Dr. Kramer also said that it would not be possible now to offer colonoscopy to everyone 50 and older, because the test has to be performed by a specialist in gastroenterology, and there are not enough specialists to go around. Dr. Smith agreed, and added that it was important to ensure that specialists were available to perform the test on high-risk patients who need it most. Unlike colonoscopy, sigmoidoscopy can be done by a family practitioner, internist or nurse practitioner.

Despite their potential to save lives, the screening tests for colon cancer are not popular: all adults 50 and older are candidates for a screening, but fewer than a third are tested.

In addition to the unpleasant aspects of the tests, most patients dread the preparation, which involves cleaning out the colon. Sigmoidoscopy requires enemas, and colonoscopy requires a liquid diet for 1 to 3 days until the night before the test, when patients must drink a powerful laxative solution that purges the colon.
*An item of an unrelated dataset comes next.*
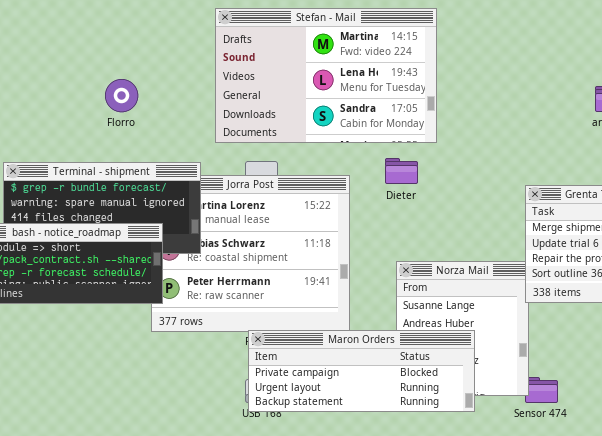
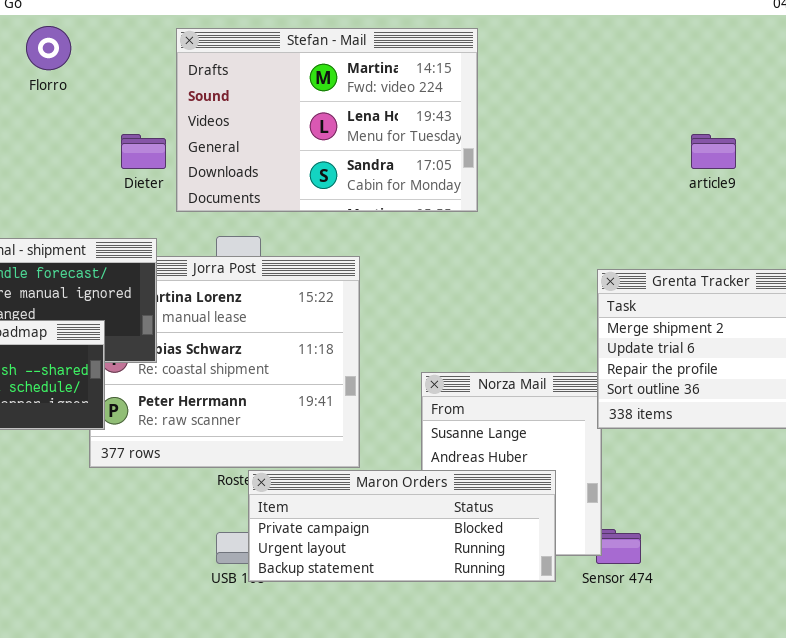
Florro: [105,79,138,112] -> [26,26,71,70], moved
Dieter: [385,158,418,184] -> [121,134,166,169], moved
Maron Orders: [248,330,475,412] -> [248,470,556,582], moved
"The statistics on compliance with colon cancer screening represent a tragedy," Dr. Lieberman said. "They are much lower than for breast and cervical cancer, and yet colon cancer kills far more people and is far more preventable. But we don't like conversations about our bowels. There's been a problem with patients requesting screening and with physicians offering it. A Gallup poll of the public last year said that 80 to 90 percent said their doctors had not talked to them about colon cancer screening."

Dr. Lieberman and his team conducted their study at 13 Veterans Affairs medical centers, performing colonoscopy on 3,121 patients ages 50 to 75, with an average age of 62.9 years; 96.8 percent were male, and 83.6 percent were white. One percent of the patients had cancer, and 10 percent had growths in the colon that Dr. Lieberman called "serious," meaning abnormalities that could turn cancerous. Patients with growths in the lower part of the colon -- the part reached by sigmoidoscopy -- were more likely than those with no growths in that region to have abnormalities higher up in the colon as well. But 66 with healthy tissue below had dangerous growths above, which would have gone undetected if those patients had been given only sigmoidoscopy.

Findings were similar in the second study, directed by Dr. Thomas F. Imperiale, of the Indiana University Medical Center in Indianapolis. That study included nearly 2,000 healthy patients screened by colonoscopy.